Now, it’s not uncommon for a pitcher’s velocity to be down a bit in April. It takes some guys a couple of months to hit their full stride, especially starters. However, Strider admitted after his start on Tuesday night that he’s been holding back a bit early in hopes of going deeper into games.

“I think some of what I’ve been struggling with is that I’ve been trying to pace myself and worry about going deep in the game and being economical,” Strider said, via David O’Brien of The Athletic. “That’s not what I do. What will allow me to do those things is competing with my strengths, and that’s throwing with full intensity and being fully engaged and aware every pitch. I haven’t been doing that, so that’s my fault.”
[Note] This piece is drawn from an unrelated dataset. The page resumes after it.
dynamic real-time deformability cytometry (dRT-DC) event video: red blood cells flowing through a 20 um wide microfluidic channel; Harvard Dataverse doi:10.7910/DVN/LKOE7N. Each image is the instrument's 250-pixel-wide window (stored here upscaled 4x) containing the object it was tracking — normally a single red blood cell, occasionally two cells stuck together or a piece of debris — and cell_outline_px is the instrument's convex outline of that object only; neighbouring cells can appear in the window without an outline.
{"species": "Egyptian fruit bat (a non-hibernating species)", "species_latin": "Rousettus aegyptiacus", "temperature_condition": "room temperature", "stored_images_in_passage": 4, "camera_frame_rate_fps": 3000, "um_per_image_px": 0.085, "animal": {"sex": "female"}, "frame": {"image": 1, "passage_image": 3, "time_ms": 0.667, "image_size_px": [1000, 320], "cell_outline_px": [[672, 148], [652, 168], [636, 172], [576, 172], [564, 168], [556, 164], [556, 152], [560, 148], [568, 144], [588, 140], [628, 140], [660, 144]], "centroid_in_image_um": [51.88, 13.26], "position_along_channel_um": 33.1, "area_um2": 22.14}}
I understand the premise of what Strider may have been thinking, but in the long run, making yourself more vulnerable on the mound by toning things down isn’t going to result in longer appearances. Strider is a prototypical strikeout pitcher, which makes it easy for his pitch count to rise quickly. Being more efficient is something he’ll just have to learn over time, but beginning outings on cruise control isn’t going to help.

That’s what Braves pitching coach Rick Kranitz came out to remind Strider after some shaky moments last night.
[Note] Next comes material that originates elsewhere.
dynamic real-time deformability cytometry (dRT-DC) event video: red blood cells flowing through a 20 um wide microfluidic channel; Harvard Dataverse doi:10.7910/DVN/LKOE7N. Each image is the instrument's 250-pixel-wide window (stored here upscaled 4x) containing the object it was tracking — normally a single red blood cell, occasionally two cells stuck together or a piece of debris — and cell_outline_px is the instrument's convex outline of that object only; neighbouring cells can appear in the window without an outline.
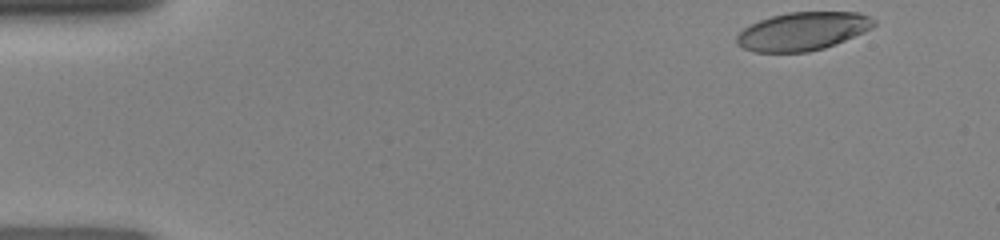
{"species": "human", "species_latin": "Homo sapiens", "temperature_condition": "room temperature", "stored_images_in_passage": 45, "camera_frame_rate_fps": 3000, "um_per_image_px": 0.085, "donor": {"sex": "female"}, "frame": {"image": 1, "passage_image": 1, "time_ms": 0.0, "image_size_px": [1000, 240], "cell_outline_px": [[876, 24], [872, 28], [864, 32], [836, 44], [824, 48], [808, 52], [752, 52], [736, 44], [736, 36], [744, 28], [760, 20], [772, 16], [788, 12], [860, 12], [876, 20]], "centroid_in_image_um": [68.24, 2.66], "position_along_channel_um": 16.8, "area_um2": 30.63}}
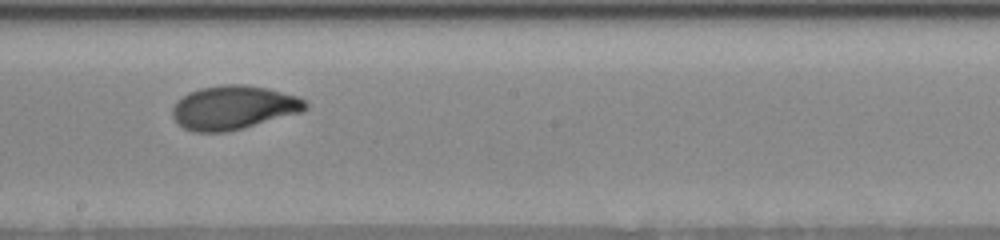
{"frame": {"image": 2, "passage_image": 24, "time_ms": 7.667, "image_size_px": [1000, 240], "cell_outline_px": [[308, 108], [300, 112], [244, 128], [228, 132], [192, 132], [184, 128], [172, 116], [172, 108], [176, 100], [188, 92], [200, 88], [224, 84], [244, 84], [268, 88], [300, 96], [308, 104]], "centroid_in_image_um": [19.84, 9.13], "position_along_channel_um": 228.4, "area_um2": 34.22}}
“I feel like I sort of put the team in a bad spot,” Strider said, via David O’Brien of The Athletic. “You’ve got to credit them for picking me up and finding a way to win the game. I’ve got to get better. It’s early, there’s a lot of time to do that, but I’m certainly not pleased with my performance. And I give credit to Kranny for coming out there and saying some things to me that I won’t repeat. … That’s the mark of a good coach is knowing when to light the fire, and he definitely does.”

Whatever Kranitz said to Strider, it worked. His best work came over the final two innings, and he struck out the last batter faced with his fastest pitch of the season, which was right at 100 MPH.

When it comes to the Braves concerns, Strider is the least of them. As long as he’s healthy, it’s just a matter of time before he’s looking like a Cy Young candidate again. Hell, even though he hasn’t been his best, Strider is still 1-0 with a 3.38 ERA and a ridiculous 15.2 K/9. This is one of the most special talents the organization has ever had, and I expect him to start pitching more like it as the season continues.